Resource Sheet 3

Biography: Sir Henry Parkes (1815-1896)

Photograph of Sir Henry Parkes

Portrait of Sir Henry Parkes, National Library of Australia, nla.pic-an23351399.

Henry Parkes and his wife came from England to Sydney in 1839. He first worked on a farm but hated it. Being clever, however, and keen to become rich, he quickly found better work. By 1850, he was running a newspaper that published stories calling for more rights for the people. He was soon elected to parliament because of his support for democracy. He was Premier of New South Wales five times, switching sides often, and always giving a good speech to explain why. He kept trying to make money in business, but always failed.

In 1889, in a speech at Tenterfield, he declared that the colonies must not just cooperate; they should form a strong new nation. He organised a Convention that met in 1891, and drafted a constitution for a Commonwealth of Australia. This was very like the Constitution that was finally adopted in 1901. Parkes died in 1896, so he did not see Federation. However, he was the one who had most powerfully said that making a nation was a great work, and that the colonies should set aside their differences to make it happen.

In March 1891, Parkes toasted the opening of a Federal Convention in Sydney. During his toast, he spoke about it being time for the people of Australia to come together as a great nation.

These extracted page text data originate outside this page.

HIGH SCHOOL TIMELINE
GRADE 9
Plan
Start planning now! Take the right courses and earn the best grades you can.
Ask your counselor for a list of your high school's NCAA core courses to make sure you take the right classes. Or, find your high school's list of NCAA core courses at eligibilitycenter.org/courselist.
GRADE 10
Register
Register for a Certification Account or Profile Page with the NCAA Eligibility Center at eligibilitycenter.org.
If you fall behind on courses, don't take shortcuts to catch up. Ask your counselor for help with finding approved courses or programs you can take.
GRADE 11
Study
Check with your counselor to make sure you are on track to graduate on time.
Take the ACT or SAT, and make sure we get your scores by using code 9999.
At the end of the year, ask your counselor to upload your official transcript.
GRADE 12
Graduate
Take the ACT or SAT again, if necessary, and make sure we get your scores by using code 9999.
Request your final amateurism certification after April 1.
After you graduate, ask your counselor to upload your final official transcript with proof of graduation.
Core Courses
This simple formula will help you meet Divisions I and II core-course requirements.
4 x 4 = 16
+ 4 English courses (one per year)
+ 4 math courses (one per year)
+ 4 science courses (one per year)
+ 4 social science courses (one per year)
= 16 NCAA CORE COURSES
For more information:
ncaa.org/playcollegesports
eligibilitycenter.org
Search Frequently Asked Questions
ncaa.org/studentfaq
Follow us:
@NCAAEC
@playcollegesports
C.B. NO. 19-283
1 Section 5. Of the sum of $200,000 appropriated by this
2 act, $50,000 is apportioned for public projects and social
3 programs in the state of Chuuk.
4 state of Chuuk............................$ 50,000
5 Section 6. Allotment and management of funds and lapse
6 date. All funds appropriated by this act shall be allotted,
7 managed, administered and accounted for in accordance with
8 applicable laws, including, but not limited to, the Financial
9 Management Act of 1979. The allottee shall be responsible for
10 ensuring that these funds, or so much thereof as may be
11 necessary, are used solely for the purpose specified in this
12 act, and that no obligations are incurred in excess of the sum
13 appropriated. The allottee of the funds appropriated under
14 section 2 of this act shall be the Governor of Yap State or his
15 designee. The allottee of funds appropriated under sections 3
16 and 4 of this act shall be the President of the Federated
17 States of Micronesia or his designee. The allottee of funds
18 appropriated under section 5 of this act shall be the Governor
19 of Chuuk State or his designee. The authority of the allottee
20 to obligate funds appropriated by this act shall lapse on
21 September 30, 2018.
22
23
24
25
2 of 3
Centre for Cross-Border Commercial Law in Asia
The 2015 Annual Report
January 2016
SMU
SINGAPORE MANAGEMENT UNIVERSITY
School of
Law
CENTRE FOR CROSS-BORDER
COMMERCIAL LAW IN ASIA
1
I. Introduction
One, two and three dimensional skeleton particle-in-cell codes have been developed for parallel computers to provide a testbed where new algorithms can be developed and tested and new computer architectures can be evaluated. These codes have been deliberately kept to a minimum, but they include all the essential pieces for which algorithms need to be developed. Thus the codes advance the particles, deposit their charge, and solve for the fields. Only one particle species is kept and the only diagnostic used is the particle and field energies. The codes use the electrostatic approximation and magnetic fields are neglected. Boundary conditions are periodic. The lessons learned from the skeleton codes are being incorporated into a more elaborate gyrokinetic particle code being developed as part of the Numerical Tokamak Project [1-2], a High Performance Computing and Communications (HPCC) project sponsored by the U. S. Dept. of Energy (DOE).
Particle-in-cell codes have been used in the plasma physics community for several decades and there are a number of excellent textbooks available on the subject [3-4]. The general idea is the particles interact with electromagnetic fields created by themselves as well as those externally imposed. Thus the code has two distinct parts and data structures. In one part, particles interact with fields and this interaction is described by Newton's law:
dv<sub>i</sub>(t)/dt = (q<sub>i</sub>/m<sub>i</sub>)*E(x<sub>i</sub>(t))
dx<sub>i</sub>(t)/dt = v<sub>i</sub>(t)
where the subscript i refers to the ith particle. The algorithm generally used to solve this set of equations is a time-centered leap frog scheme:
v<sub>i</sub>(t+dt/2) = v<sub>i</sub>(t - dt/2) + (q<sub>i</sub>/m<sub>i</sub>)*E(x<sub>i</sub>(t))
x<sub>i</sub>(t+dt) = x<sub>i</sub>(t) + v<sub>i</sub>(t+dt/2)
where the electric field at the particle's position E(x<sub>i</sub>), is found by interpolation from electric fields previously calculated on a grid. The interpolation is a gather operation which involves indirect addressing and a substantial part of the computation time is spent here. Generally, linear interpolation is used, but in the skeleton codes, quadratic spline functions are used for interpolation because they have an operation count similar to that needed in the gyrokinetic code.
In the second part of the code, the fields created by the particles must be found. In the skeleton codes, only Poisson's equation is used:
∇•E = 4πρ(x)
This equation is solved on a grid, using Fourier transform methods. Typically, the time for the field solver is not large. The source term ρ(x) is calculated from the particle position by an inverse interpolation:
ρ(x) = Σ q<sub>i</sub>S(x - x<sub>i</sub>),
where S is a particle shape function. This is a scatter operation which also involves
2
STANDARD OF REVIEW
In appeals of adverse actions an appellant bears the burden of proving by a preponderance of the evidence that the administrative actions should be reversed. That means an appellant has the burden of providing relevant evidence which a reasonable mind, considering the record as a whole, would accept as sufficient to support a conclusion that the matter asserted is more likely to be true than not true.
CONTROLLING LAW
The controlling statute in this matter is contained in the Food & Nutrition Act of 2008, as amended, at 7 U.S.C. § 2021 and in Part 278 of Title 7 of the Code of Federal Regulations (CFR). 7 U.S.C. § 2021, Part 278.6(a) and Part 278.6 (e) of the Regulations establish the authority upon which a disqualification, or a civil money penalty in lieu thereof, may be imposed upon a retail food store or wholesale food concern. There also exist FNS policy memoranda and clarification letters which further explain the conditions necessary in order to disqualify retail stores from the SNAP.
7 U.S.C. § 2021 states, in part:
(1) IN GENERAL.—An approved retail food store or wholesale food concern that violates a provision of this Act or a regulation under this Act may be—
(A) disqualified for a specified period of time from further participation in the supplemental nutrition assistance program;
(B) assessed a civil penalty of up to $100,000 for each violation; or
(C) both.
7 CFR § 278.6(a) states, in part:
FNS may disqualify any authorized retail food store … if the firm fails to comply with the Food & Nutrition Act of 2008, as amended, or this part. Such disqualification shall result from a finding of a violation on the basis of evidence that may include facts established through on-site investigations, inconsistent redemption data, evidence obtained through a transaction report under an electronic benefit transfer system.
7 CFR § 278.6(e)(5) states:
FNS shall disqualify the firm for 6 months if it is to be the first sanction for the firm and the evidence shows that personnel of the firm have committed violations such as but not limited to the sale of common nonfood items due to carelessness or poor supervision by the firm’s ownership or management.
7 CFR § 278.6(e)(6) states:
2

We who see that the time has come for Australia to form a great nation simply say that the time has come for union… We say that the time has come when there should be… agreement between these great colonies… We seek to break down the barriers which have hitherto divided us… I ask you then, with unreserved feeling, with true hearts, earnestly engaged in this great work to drink this toast: One people. One destiny.

The Henry Parkes Foundation,

Biography: Sir Edmund Barton (1848-1920)

Photograph of Sir Edmund Barton

Sir Edmund Barton, National Archives of Australia, A5954:1299/2 PHOTO PL 375/1.

Edmund Barton was born and raised in Sydney. He was a good student in secondary school and university. By the age of 30, he was a lawyer and a member of Parliament.

Like many other people born in Australia, he was keen on the plan to form an Australian nation. He became the leader of the Federation movement in New South Wales, travelling the colony to give speeches and organise supporters. On this issue, he had found his calling.

Barton was the dominant figure of the 1897–98 Australasian Federal Conventions. He was in charge of getting the words in the Constitution right. After each day’s debate, he worked through the night while the other delegates slept.

He became so admired and trusted that the leading politicians in the other colonies wanted him to be the first Prime Minister. He was Prime Minister from 1901 to 1903. He then retired and became a judge on the new High Court.

On the eve of the vote to decide whether or not the Australian colonies should federate, Edmund Barton wrote an open letter to the local newspaper. He did not speak as a political leader, but rather as an ordinary citizen, about the nation’s future happiness and that of its people being dependent upon voting in favour of Federation.

One word, I may, however, add as your fellow elector. New South Wales is my native colony—it is my home… It is the birth-place of my children… In voting for the Bill, I am committing myself, and the happiness of my children, to the Australian future. You do no less, but you do no more.

Maitland Daily Mercury, June 1898.

Biography: George Reid (1845-1918)

Photograph of George Reid

Portrait of the Right Hon. GH Reid, National Library of Australia, nla.pic-an23302767.

George Reid came to Australia from Scotland with his family in 1852. He worked as a public servant, studied law and then entered Parliament. He was smart and spoke in a slangy way, which made him very popular.

Reid believed in free trade. He felt that tariffs on goods traded between colonies should be removed. He criticised the leader of the Free Trade Party, Henry Parkes, for supporting taxes on imported goods. When Parkes brought back a draft Constitution from the 1891 Convention, Reid attacked it. He said it was a danger to New South Wales and undemocratic. When he became Premier in 1894, he supported a fresh approach to Federation, with the people electing delegates to the Convention. He was still unhappy with the Constitution it produced, but said he would vote for it. Barton and the other federalists mistrusted him for this Yes–No approach.

Reid led the Free Trade Party at the first federal elections, and came close to beating Barton and the protectionists, who wanted to put tariffs on imported goods from overseas. He was Prime Minister briefly in 1904–5, and became Australia’s first High Commissioner in London.

Reid typically joked about his reputation of being Yes–No on the issue of Federation.

That is a baseless lie; the exact opposite of the truth…I was no–yes.

RR Garran, ‘Memories of Federation’, Listener, 17 May 1951.